The rectangular wire frame, shown in the figure has a width d, mass m, resistance R and a large length. A uniform magnetic field B exists to the left of the frame. A constant force F starts pushing the frame into the magnetic field at $t=0$
(a)Find the acceleration of the frame when its speed has increased to v
(b how that after some time the frame will move with a constant velocity till the whole frame enters into the magnetic field. Find the velocity $v_0$
(c) Show that the velocity at time t is given by$v=v_0(1-e^{\frac{-Ft}{m{v}_0}})$

Answer 1

Given :

width of the rectangular frame= d

mass of the rectangular frame= m

the resistance of the coil= R

(a) As the frame attains the speed v

emf developed in the side AB = Bdv ( when it attains a speed v )

$current=\frac{Bdv}{R}$

the magnitude of the force on the current carrying conductor moving speed v in direction perpendicular field as well as to length is given by

$F=ilB$

therefore, Force$F_s=\frac{B{d}^{2}v}{R}$ . . . . . . . . . . .(1)

as the force is in the direction opposite to that of the motion to the frame

therefore the net force is given by:

$F_{net}=F-F_B$

$F_{net}=F-\frac{B{d}^{2}v}{R}=\frac{RF-B{d}^{2}v}{R}$

applying Newton's second law,

$\frac{RF-B{d}^2{v}^2}{R}=ma$

net acceleration is given by $a=\frac{RF-B{d}^{2}v}{mR}$

(b) the velocity of the frame becomes constant when its acceleration becomes 0.

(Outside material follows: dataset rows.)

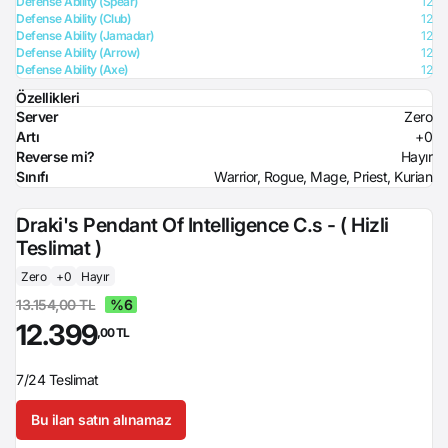
Defense Ability (Spear)
12
Defense Ability (Club)
12
Defense Ability (Jamadar)
12
Defense Ability (Arrow)
12
Defense Ability (Axe)
12
Özellikleri
Server
Zero
Artı
+0
Reverse mi?
Hayır
Sınıfı
Warrior, Rogue, Mage, Priest, Kurian
Draki's Pendant Of Intelligence C.s - ( Hizli
Teslimat )
Zero
+0
Hayır
13.154,00 TL
%6
12.399
,00 TL
7/24 Teslimat
Bu ilan satın alınamaz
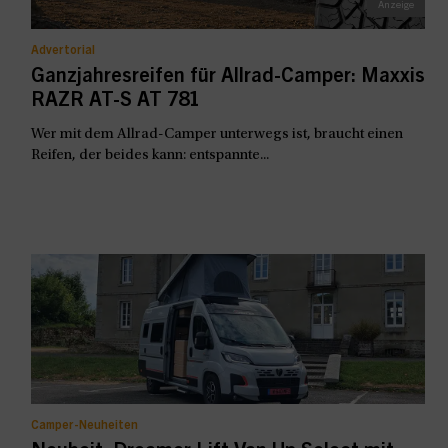
Advertorial
Ganzjahresreifen für Allrad-Camper: Maxxis
RAZR AT-S AT 781
Wer mit dem Allrad-Camper unterwegs ist, braucht einen
Reifen, der beides kann: entspannte...
Camper-Neuheiten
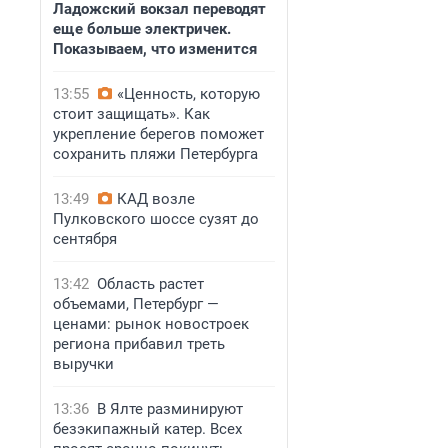
Ладожский вокзал переводят
еще больше электричек.
Показываем, что изменится
13:55
«Ценность, которую
стоит защищать». Как
укрепление берегов поможет
сохранить пляжи Петербурга
13:49
КАД возле
Пулковского шоссе сузят до
сентября
13:42
Область растет
объемами, Петербург —
ценами: рынок новостроек
региона прибавил треть
выручки
13:36
В Ялте разминируют
безэкипажный катер. Всех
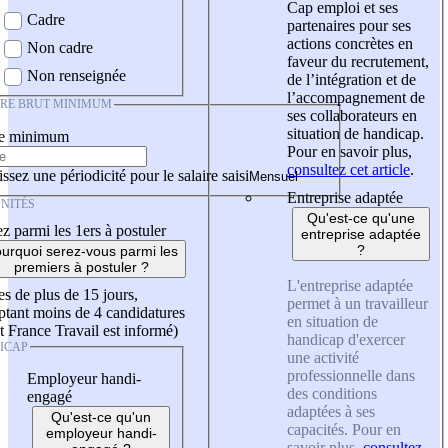
Cap emploi et ses
Cadre
partenaires pour ses
actions concrètes en
Non cadre
faveur du recrutement,
Non renseignée
de l’intégration et de
l’accompagnement de
IRE BRUT MINIMUM
ses collaborateurs en
situation de handicap.
re minimum
Pour en savoir plus,
consultez cet article
.
ssez une périodicité pour le salaire saisi
Entreprise adaptée
NITÉS
Qu'est-ce qu'une
z parmi les 1ers à postuler
entreprise adaptée
?
urquoi serez-vous parmi les
premiers à postuler ?
L'entreprise adaptée
es de plus de 15 jours,
permet à un travailleur
tant moins de 4 candidatures
en situation de
t France Travail est informé)
handicap d'exercer
ICAP
une activité
professionnelle dans
Employeur handi-
des conditions
engagé
adaptées à ses
Qu'est-ce qu'un
capacités. Pour en
employeur handi-
savoir plus,
consultez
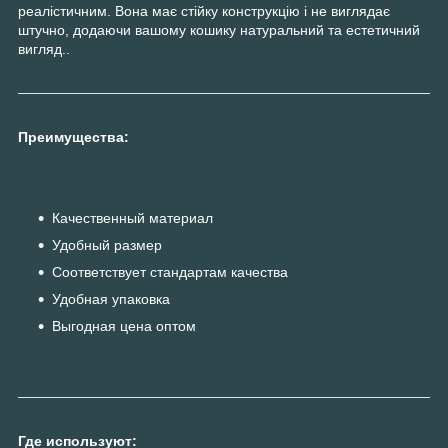
реалістичним. Вона має стійку конструкцію і не виглядає
штучно, додаючи вашому кошику натуральний та естетичний
вигляд..
Преимущества:
Качественный материал
Удобный размер
Соответствует стандартам качества
Удобная упаковка
Выгодная цена оптом
Где используют:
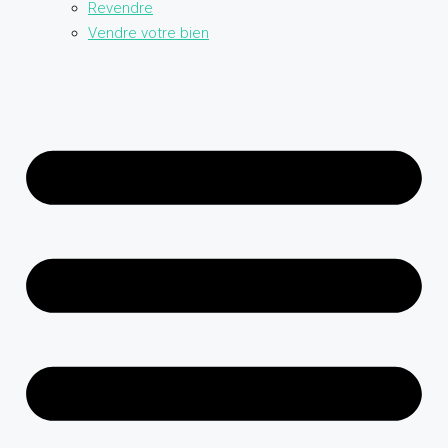
Revendre
Vendre votre bien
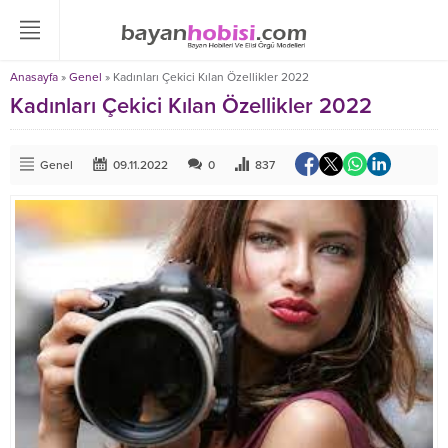
Anasayfa
»
Genel
»
Kadınları Çekici Kılan Özellikler 2022
Kadınları Çekici Kılan Özellikler 2022
Genel
09.11.2022
0
837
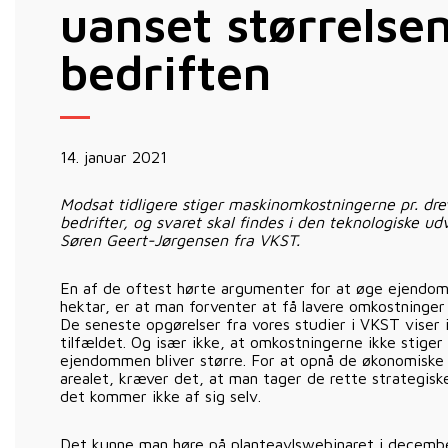
uanset størrelse
bedriften
14. januar 2021
Modsat tidligere stiger maskinomkostningerne pr. dre
bedrifter, og svaret skal findes i den teknologiske u
Søren Geert-Jørgensen fra VKST.
En af de oftest hørte argumenter for at øge ejendomm
hektar, er at man forventer at få lavere omkostninger 
De seneste opgørelser fra vores studier i VKST viser im
tilfældet. Og især ikke, at omkostningerne ikke stiger
ejendommen bliver større. For at opnå de økonomiske g
arealet, kræver det, at man tager de rette strategiske
det kommer ikke af sig selv.
Det kunne man høre på planteavlswebinaret i decemb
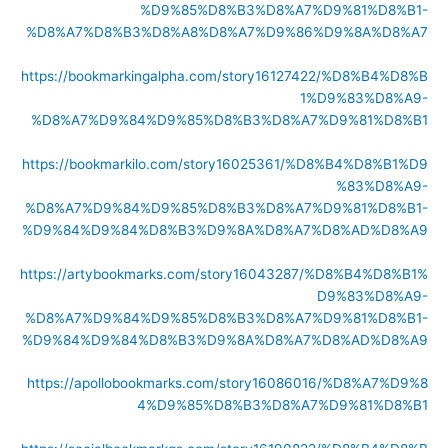
%D9%85%D8%B3%D8%A7%D9%81%D8%B1-
%D8%A7%D8%B3%D8%A8%D8%A7%D9%86%D9%8A%D8%A7
https://bookmarkingalpha.com/story16127422/%D8%B4%D8%B
1%D9%83%D8%A9-
%D8%A7%D9%84%D9%85%D8%B3%D8%A7%D9%81%D8%B1
https://bookmarkilo.com/story16025361/%D8%B4%D8%B1%D9
%83%D8%A9-
%D8%A7%D9%84%D9%85%D8%B3%D8%A7%D9%81%D8%B1-
%D9%84%D9%84%D8%B3%D9%8A%D8%A7%D8%AD%D8%A9
https://artybookmarks.com/story16043287/%D8%B4%D8%B1%
D9%83%D8%A9-
%D8%A7%D9%84%D9%85%D8%B3%D8%A7%D9%81%D8%B1-
%D9%84%D9%84%D8%B3%D9%8A%D8%A7%D8%AD%D8%A9
https://apollobookmarks.com/story16086016/%D8%A7%D9%8
4%D9%85%D8%B3%D8%A7%D9%81%D8%B1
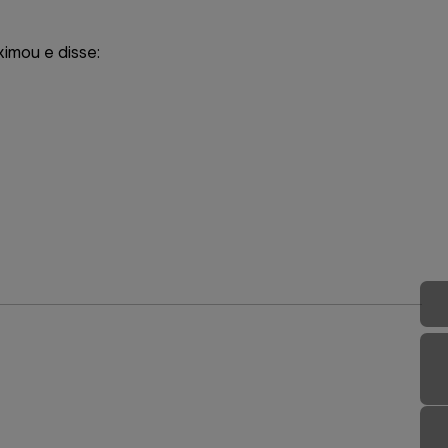
imou e disse:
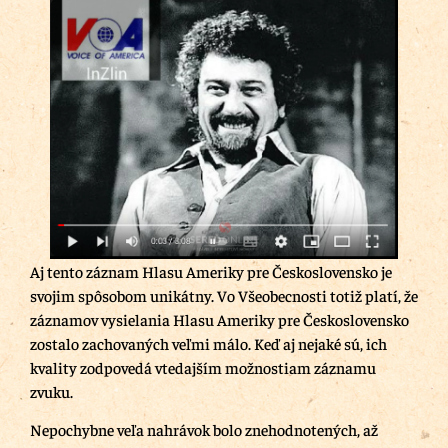
Aj tento záznam Hlasu Ameriky pre Československo je
svojim spôsobom unikátny. Vo Všeobecnosti totiž platí, že
záznamov vysielania Hlasu Ameriky pre Československo
zostalo zachovaných veľmi málo. Keď aj nejaké sú, ich
kvality zodpovedá vtedajším možnostiam záznamu
zvuku.
Nepochybne veľa nahrávok bolo znehodnotených, až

Let the velocity of the frame be $v_0$

$\frac{F}{m}-\frac{B^2{d}^2{v}_0}{mR}=0$

$\Rightarrow \frac{F}{m}=\frac{B^2{d}^2{v}_0}{mR}$

$\Rightarrow v_0=\frac{FR}{B^2{d}^2}$

As the speed thus calculated depends on F, R, B and all of them are constant, thus the velocity is also constant.

hence, it proves that the frame moves with a constant velocity until the whole frame enters

(c) Let the velocity at time$t$ be${}^{\prime }{v}^{\prime }$.

The acceleration is given by

$a=\frac{dv}{dt}$

$\Rightarrow \frac{RF-d^2{B}^2{v}^2}{mR}=\frac{dt}{mR}$

Integrating

$\Rightarrow {\int }_0^v\frac{RF-d^2{B}^2{v}^2}{mR}={\int }_0^t\frac{dv}{mR}$

$\Rightarrow {\left[\ln \right(RF-d^2{B}^{2}v\left)\right]}_0^v=-d^2{B}^2{\left[\frac{t}{Rm}\right]}_0^t$

$\Rightarrow ln(RF-d^2{B}^{2}v)-ln\left(RF\right)=-d^2{B}^2\frac{t}{Rm}$

$\Rightarrow \frac{d^2{B}^{2}v}{RF}=1-e^{-frac{d}^2{B}^{2}tRm}$

$v=\frac{FR}{l^2{B}^2}(1-e^{-\frac{B^2{d}^{2}t}{R{v}_{0}m}})$

$v=v_0(1-e^{-\frac{FT}{v_{0}m}})$ from (1)